[Document images with source code]
-=-=-

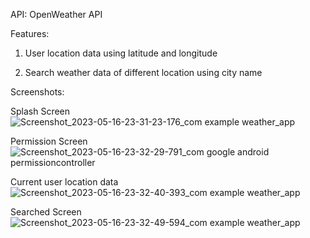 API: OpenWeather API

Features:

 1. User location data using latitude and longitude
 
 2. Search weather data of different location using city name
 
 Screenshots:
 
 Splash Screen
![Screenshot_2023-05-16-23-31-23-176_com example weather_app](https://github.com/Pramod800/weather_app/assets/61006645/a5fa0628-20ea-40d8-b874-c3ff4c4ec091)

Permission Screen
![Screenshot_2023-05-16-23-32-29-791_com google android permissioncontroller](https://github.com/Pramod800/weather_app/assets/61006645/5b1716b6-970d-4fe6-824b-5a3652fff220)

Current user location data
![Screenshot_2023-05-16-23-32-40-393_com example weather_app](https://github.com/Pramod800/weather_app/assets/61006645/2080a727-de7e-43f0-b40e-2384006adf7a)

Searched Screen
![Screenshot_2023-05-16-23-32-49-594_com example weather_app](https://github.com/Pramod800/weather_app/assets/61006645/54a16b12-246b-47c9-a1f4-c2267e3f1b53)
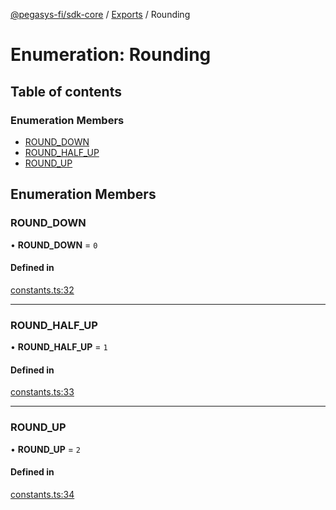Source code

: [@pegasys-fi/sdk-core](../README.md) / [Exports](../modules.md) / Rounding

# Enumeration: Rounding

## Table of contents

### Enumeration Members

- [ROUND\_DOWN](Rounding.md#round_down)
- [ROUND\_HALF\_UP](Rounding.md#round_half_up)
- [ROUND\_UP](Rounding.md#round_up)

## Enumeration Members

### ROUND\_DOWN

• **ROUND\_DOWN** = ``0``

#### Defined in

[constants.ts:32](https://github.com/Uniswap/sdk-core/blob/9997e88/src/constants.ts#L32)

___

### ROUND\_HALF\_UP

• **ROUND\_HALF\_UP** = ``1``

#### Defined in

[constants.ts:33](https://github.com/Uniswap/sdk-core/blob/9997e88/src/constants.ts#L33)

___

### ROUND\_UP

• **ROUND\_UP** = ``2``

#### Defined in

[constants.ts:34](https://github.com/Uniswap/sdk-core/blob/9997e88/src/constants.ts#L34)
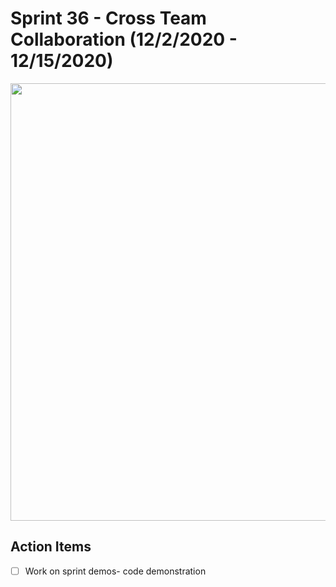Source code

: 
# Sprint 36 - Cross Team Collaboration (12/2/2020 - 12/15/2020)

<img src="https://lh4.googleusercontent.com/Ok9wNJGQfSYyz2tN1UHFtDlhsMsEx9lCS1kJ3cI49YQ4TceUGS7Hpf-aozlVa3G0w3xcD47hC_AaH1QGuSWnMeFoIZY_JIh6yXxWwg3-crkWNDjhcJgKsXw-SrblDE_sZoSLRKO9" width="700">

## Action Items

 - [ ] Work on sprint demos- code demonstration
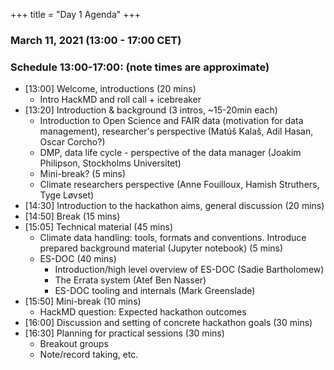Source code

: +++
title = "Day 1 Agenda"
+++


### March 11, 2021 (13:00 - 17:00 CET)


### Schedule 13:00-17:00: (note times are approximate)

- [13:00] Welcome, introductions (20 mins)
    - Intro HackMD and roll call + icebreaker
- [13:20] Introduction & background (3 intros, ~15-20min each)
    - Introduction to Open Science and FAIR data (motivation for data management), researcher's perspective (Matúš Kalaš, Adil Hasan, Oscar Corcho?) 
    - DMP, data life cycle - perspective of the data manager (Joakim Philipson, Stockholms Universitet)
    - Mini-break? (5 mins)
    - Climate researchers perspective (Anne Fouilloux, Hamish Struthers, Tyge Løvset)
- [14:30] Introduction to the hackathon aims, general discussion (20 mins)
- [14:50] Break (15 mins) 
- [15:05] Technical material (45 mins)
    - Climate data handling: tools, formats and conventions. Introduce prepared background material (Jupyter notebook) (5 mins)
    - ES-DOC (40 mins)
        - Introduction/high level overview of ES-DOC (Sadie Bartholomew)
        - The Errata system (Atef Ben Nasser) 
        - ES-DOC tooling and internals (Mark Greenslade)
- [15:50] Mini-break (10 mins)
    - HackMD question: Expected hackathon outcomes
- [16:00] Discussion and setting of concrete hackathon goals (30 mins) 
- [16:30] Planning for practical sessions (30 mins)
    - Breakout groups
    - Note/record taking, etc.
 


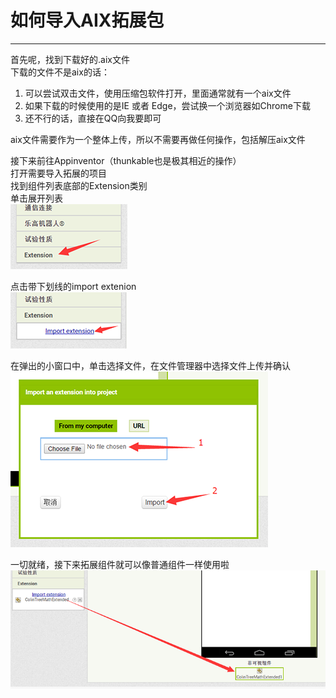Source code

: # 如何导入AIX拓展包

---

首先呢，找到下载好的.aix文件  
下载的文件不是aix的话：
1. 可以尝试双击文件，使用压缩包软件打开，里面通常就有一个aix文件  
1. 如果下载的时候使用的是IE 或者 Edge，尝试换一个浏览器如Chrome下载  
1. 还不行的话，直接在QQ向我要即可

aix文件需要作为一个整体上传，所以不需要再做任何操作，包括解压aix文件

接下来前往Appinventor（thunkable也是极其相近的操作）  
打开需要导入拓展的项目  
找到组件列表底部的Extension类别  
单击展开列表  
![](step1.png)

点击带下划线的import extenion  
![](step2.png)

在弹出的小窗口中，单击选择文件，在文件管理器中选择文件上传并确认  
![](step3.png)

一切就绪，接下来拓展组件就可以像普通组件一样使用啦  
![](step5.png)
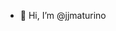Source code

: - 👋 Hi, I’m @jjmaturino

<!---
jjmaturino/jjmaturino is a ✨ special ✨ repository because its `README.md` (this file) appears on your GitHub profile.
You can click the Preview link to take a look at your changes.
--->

-=-=-

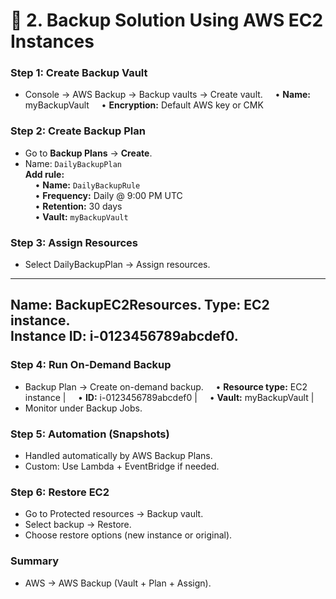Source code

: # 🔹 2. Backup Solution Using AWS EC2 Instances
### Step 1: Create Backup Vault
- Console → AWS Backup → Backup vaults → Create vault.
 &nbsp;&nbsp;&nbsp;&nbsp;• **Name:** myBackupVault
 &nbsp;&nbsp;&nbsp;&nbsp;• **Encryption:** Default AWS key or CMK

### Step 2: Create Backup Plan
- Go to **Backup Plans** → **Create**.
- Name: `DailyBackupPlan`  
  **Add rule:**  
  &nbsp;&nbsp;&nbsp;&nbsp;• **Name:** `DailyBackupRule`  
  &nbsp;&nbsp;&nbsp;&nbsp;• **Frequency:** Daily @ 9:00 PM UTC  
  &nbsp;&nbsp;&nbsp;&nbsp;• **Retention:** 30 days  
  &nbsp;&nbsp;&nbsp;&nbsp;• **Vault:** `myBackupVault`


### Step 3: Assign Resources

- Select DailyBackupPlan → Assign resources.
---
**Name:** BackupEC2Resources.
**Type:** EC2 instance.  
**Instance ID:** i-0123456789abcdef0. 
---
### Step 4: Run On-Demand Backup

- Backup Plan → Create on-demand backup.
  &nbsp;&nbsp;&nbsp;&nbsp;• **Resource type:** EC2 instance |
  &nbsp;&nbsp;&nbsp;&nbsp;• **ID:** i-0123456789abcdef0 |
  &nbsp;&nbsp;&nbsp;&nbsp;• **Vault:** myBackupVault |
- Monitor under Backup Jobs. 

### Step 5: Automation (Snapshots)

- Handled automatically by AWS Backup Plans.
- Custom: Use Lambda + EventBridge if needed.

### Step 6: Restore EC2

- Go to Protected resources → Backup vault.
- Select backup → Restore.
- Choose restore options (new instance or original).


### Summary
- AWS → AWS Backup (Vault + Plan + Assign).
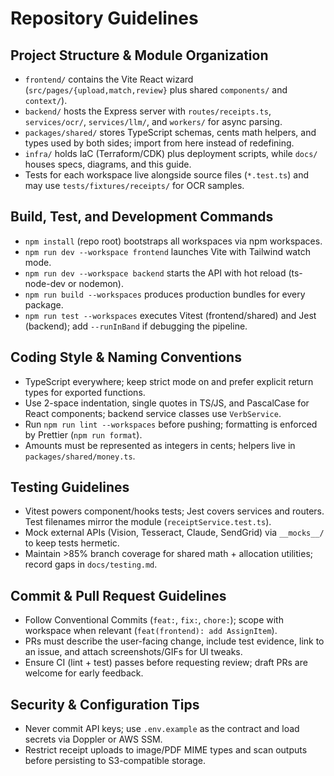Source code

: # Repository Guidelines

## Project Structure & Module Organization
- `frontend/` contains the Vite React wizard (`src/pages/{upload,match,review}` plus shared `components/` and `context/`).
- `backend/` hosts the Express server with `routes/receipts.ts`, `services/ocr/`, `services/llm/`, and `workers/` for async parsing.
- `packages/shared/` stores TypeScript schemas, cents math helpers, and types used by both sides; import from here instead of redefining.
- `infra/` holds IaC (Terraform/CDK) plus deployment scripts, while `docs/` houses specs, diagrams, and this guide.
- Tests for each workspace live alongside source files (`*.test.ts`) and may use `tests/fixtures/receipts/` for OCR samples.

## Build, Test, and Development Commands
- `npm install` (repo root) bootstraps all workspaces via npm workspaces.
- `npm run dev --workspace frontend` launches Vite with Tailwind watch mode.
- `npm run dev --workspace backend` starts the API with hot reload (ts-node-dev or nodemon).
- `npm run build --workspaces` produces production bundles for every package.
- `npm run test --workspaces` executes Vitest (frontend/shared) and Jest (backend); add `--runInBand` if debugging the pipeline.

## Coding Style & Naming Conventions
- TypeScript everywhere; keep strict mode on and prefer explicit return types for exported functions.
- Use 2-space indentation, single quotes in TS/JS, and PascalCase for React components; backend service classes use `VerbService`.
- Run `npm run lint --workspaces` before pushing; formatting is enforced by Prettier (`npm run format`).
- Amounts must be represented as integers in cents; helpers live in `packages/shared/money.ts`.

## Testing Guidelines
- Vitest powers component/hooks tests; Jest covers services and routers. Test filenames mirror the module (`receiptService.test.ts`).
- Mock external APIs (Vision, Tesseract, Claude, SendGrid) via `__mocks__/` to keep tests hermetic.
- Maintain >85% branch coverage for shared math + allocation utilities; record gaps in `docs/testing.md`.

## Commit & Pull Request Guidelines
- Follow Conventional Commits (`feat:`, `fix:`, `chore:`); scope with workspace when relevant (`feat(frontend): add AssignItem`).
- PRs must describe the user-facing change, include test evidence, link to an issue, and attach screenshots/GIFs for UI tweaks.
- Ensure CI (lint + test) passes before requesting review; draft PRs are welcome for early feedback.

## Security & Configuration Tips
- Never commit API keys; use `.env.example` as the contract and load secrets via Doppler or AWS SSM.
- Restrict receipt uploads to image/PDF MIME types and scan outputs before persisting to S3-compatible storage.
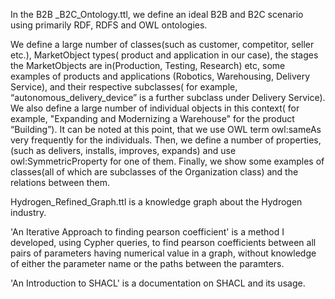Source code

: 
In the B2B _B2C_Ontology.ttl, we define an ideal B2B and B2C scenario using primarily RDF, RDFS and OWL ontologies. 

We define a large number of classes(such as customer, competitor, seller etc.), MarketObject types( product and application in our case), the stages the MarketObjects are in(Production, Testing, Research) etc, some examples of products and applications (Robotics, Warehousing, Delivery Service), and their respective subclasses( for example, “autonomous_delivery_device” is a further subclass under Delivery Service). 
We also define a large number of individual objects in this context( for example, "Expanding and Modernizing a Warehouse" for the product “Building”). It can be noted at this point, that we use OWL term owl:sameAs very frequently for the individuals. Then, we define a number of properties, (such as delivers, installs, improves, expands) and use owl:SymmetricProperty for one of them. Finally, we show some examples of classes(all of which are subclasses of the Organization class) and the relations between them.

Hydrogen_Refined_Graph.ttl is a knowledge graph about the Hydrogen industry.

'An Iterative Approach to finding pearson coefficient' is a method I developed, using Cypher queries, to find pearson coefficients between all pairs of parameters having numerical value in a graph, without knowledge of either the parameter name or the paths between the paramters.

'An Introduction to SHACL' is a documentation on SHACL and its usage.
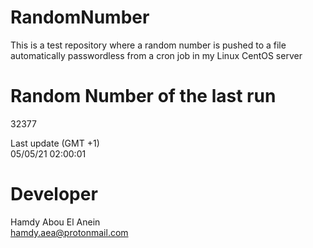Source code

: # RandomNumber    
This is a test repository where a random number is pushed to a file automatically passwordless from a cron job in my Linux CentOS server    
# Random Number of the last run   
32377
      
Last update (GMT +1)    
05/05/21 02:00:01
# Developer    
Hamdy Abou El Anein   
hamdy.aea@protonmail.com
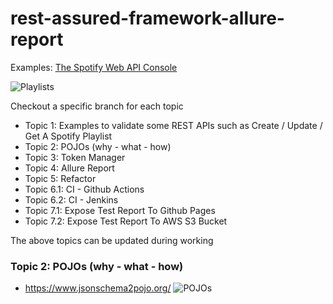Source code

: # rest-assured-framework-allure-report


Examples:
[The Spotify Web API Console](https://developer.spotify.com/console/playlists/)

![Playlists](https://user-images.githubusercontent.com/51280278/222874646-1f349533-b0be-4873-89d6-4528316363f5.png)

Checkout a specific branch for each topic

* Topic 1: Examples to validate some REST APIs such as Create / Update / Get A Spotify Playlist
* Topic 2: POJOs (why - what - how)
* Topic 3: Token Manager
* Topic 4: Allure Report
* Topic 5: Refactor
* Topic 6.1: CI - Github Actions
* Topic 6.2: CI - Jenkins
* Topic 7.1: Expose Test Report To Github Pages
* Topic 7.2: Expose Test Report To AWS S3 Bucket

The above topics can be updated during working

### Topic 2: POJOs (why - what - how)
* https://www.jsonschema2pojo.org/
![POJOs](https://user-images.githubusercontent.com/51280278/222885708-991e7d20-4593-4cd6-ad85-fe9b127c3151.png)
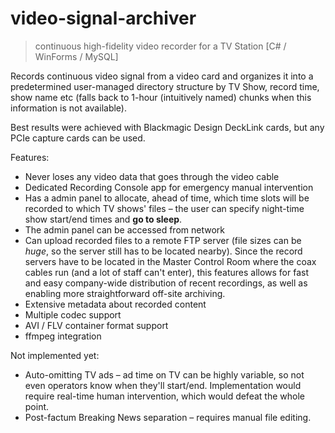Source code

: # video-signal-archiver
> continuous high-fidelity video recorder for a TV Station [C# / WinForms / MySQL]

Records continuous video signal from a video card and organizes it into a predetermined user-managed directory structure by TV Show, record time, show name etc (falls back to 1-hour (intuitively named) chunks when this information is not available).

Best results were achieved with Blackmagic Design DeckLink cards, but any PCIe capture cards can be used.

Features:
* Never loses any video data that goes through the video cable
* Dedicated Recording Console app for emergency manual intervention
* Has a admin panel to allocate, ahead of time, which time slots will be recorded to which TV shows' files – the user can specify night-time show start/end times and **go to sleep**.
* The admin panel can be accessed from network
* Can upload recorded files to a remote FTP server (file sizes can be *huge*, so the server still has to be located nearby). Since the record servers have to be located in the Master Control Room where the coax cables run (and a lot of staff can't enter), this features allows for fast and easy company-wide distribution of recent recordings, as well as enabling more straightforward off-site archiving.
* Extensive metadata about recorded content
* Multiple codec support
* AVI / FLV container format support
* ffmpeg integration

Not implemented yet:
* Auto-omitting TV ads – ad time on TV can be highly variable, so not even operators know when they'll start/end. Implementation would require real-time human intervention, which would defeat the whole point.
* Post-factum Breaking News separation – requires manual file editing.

-=-=-

▶ _ASSIGNED TASK_
Say how many lines of the data include the word "README". Respond with the number alone.

▶ _RESULT BELOW_
2